O último mês do ano chega e os primeiros versos da canção que se tornou clichê no período não vêm apenas aos ouvidos em lojas de departamento: “então, é Natal, e o que você fez?”. Por simbolizar uma mudança de ciclo, se tornou comum refletir sobre os projetos de vida desenvolvidos e aqueles que não saíram do papel. Este segundo caso pode ocasionar sensações que levem à ansiedade, frustração e, até depressão. Especialistas já chamam a síndrome de fim de ano de “dezembrite”.
Para muitas pessoas, é neste curto espaço de tempo, próximo à virada de ano, que se faz a leitura do que foi vivido nos últimos 12 meses. Dados da Organização Mundial de Saúde (OMS) apontam que o Brasil é o país com o maior número de pessoas ansiosas: 9,3% da população. Eventuais não cumprimentos de algumas resoluções elaboradas no ano anterior podem trazer situações e pensamentos negativos, potencializando este cenário. Pode ser desde uma dieta não iniciada, um curso não concluída ou uma conquista desistida no meio do caminho.
Segundo a psicóloga Aline Tayná de Carvalho, este momento em que se idealiza resolver problemas pessoais e profissionais para organizar o ano seguinte traz desgastes físicos e emocionais.
— Assim como o fim do ano representa alegria, conquistas e comemorações, também pode trazer tristeza, frustração, decepção, entre outros sentimentos, que interferem diretamente no desempenho pessoal e na qualidade de vida.
Para Aline, é importante se atentar aos sinais que corpo e mente dão sobre as pressões e expectativas que criamos no fim do ano, de que é preciso encerrar esse ciclo com sucesso e suprir todas as expectativas próprias e também do outro:
— Não é um mês ou uma época do ano que vai nos dizer se alcançamos ou não nossos objetivos, mas a forma como vivemos cada etapa, e como nos sentimos ao longo de cada conquista. Por isso, estipule pequenas metas, priorize sua saúde, pratique atividade física e busque ajuda profissional ao perceber sinais que têm interferido em seu bem-estar, pois nossa saúde é um bem precioso e precisamos colocá-la como prioridade — sugere a especialista.
Corpo responde à pressão
A “dezembrite” pode desencadear diversas manifestações corporais típicas da ansiedade. Entre os sintomas, costumam aparecer irritabilidade, falta de ar, palpitação, náuseas, dores de cabeça, pensamentos acelerados, atitudes compulsivas, angústia, que interferem diretamente no cotidiano.
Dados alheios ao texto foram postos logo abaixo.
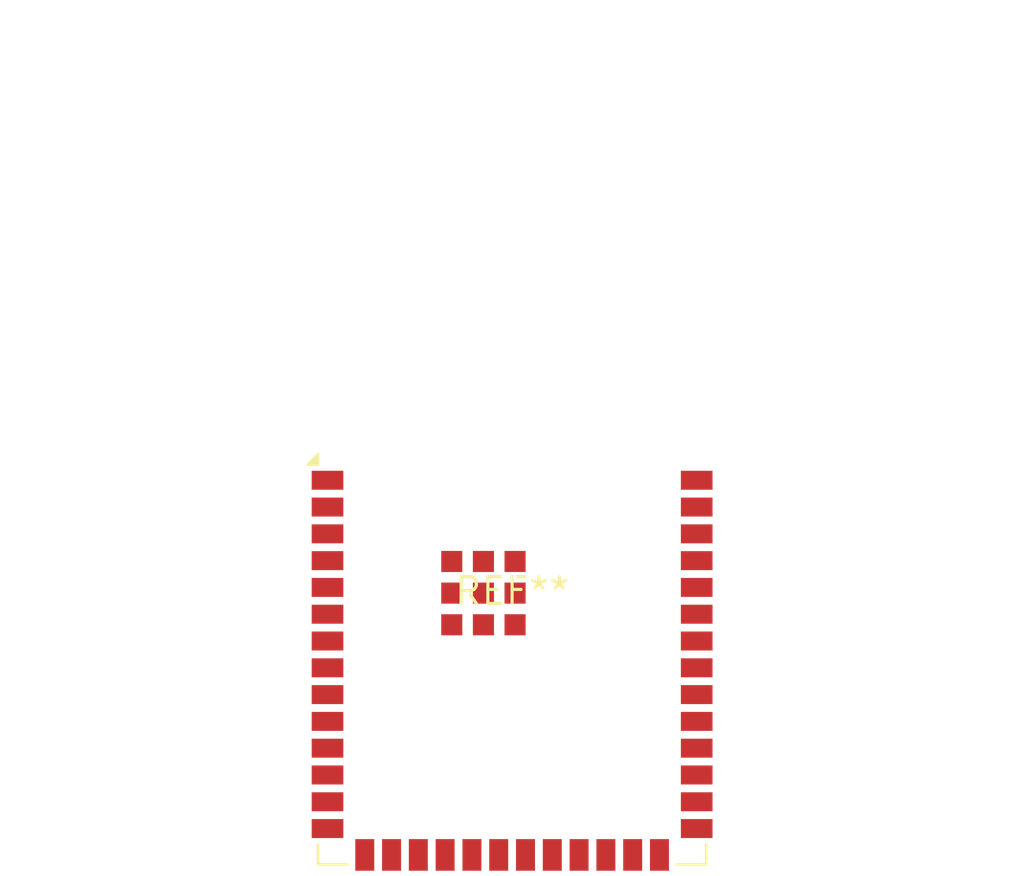
<source format=kicad_pcb>
(kicad_pcb (version 20240108) (generator pcbnew)

  (general
    (thickness 1.6)
  )

  (paper "A4")
  (layers
    (0 "F.Cu" signal)
    (31 "B.Cu" signal)
    (32 "B.Adhes" user "B.Adhesive")
    (33 "F.Adhes" user "F.Adhesive")
    (34 "B.Paste" user)
    (35 "F.Paste" user)
    (36 "B.SilkS" user "B.Silkscreen")
    (37 "F.SilkS" user "F.Silkscreen")
    (38 "B.Mask" user)
    (39 "F.Mask" user)
    (40 "Dwgs.User" user "User.Drawings")
    (41 "Cmts.User" user "User.Comments")
    (42 "Eco1.User" user "User.Eco1")
    (43 "Eco2.User" user "User.Eco2")
    (44 "Edge.Cuts" user)
    (45 "Margin" user)
    (46 "B.CrtYd" user "B.Courtyard")
    (47 "F.CrtYd" user "F.Courtyard")
    (48 "B.Fab" user)
    (49 "F.Fab" user)
    (50 "User.1" user)
    (51 "User.2" user)
    (52 "User.3" user)
    (53 "User.4" user)
    (54 "User.5" user)
    (55 "User.6" user)
    (56 "User.7" user)
    (57 "User.8" user)
    (58 "User.9" user)
  )

  (setup
    (pad_to_mask_clearance 0)
    (pcbplotparams
      (layerselection 0x00010fc_ffffffff)
      (plot_on_all_layers_selection 0x0000000_00000000)
      (disableapertmacros false)
      (usegerberextensions false)
      (usegerberattributes false)
      (usegerberadvancedattributes false)
      (creategerberjobfile false)
      (dashed_line_dash_ratio 12.000000)
      (dashed_line_gap_ratio 3.000000)
      (svgprecision 4)
      (plotframeref false)
      (viasonmask false)
      (mode 1)
      (useauxorigin false)
      (hpglpennumber 1)
      (hpglpenspeed 20)
      (hpglpendiameter 15.000000)
      (dxfpolygonmode false)
      (dxfimperialunits false)
      (dxfusepcbnewfont false)
      (psnegative false)
      (psa4output false)
      (plotreference false)
      (plotvalue false)
      (plotinvisibletext false)
      (sketchpadsonfab false)
      (subtractmaskfromsilk false)
      (outputformat 1)
      (mirror false)
      (drillshape 1)
      (scaleselection 1)
      (outputdirectory "")
    )
  )

  (net 0 "")

  (footprint "ESP32-S3-WROOM-2" (layer "F.Cu") (at 0 0))

)

</source>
— Diante de tais sinais, precisamos estar atentos para que a ansiedade não avance para um quadro depressivo e/ou, no contexto de trabalho, para a Síndrome de Burnout — alerta a psicóloga Aline.
Redes sociais contribuem
O psicólogo Rodrigo Collares classifica esse período do ano como uma “dança emocional entre a celebração e a introspecção”, em que as festividades simbolizam mais do que simples comemorações.
— O peso do tempo passado e as expectativas do futuro convergem, criando um espaço para questionamentos profundos sobre autorrealização e propósito.
Segundo ele, as redes sociais ocupam papel de destaque neste cenário, pois nelas é possível observar expressões públicas de felicidade, alegria e gratidão, desencadeando uma retrospectiva coletiva onde as façanhas positivas ganham especial destaque.
— No entanto, para aqueles que enfrentaram duras adversidades ao longo do ano, essa exposição virtual pode servir como um espelho que reflete as conquistas alheias e, também, as sombras de suas próprias dificuldades. Esse contraste, muitas vezes, instiga um profundo exame interno, precipitando uma crise de ansiedade, depressão ou angústia — explica.
Menos cobrança
Collares enfatiza que a transição para o ano novo impõe uma ponderação simultânea sobre o futuro e o passado, o que pode ser um processo doloroso para muitas pessoas.
— Essas questões emergem de forma significativa no consultório nessa época do ano, além de, sem dúvida, haver aumento na busca por terapia — relata o psicólogo.
O especialista indica a busca por auxílio profissional se sintomas de ansiedade se intensificam e se tornam recorrentes.
— É muito importante que as pessoas tirem o peso que as situações ritualísticas têm. Trace suas metas com calma, evite autocobrança ou comparações, e se cuide com carinho, preze por um ritual de autocuidado generoso consigo mesmo — orienta.